Goal → Return each of the following entries word for word, without changing anything.

Dataset records
* * * * *

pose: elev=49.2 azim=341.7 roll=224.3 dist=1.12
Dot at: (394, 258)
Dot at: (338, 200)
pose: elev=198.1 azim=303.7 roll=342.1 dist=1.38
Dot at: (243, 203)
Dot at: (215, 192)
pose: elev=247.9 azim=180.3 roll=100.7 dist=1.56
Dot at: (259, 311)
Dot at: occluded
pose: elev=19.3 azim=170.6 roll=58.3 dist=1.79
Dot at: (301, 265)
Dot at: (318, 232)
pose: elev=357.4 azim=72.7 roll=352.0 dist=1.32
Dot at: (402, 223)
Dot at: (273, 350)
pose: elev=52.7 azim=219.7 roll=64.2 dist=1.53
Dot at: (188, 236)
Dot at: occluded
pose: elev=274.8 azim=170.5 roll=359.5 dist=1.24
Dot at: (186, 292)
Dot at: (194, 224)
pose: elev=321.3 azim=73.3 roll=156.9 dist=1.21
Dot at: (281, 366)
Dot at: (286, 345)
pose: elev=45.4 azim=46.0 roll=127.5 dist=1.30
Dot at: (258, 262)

* * * * *

The reply →
pose: elev=49.2 azim=341.7 roll=224.3 dist=1.12
Dot at: (394, 258)
Dot at: (338, 200)
pose: elev=198.1 azim=303.7 roll=342.1 dist=1.38
Dot at: (243, 203)
Dot at: (215, 192)
pose: elev=247.9 azim=180.3 roll=100.7 dist=1.56
Dot at: (259, 311)
Dot at: occluded
pose: elev=19.3 azim=170.6 roll=58.3 dist=1.79
Dot at: (301, 265)
Dot at: (318, 232)
pose: elev=357.4 azim=72.7 roll=352.0 dist=1.32
Dot at: (402, 223)
Dot at: (273, 350)
pose: elev=52.7 azim=219.7 roll=64.2 dist=1.53
Dot at: (188, 236)
Dot at: occluded
pose: elev=274.8 azim=170.5 roll=359.5 dist=1.24
Dot at: (186, 292)
Dot at: (194, 224)
pose: elev=321.3 azim=73.3 roll=156.9 dist=1.21
Dot at: (281, 366)
Dot at: (286, 345)
pose: elev=45.4 azim=46.0 roll=127.5 dist=1.30
Dot at: (258, 262)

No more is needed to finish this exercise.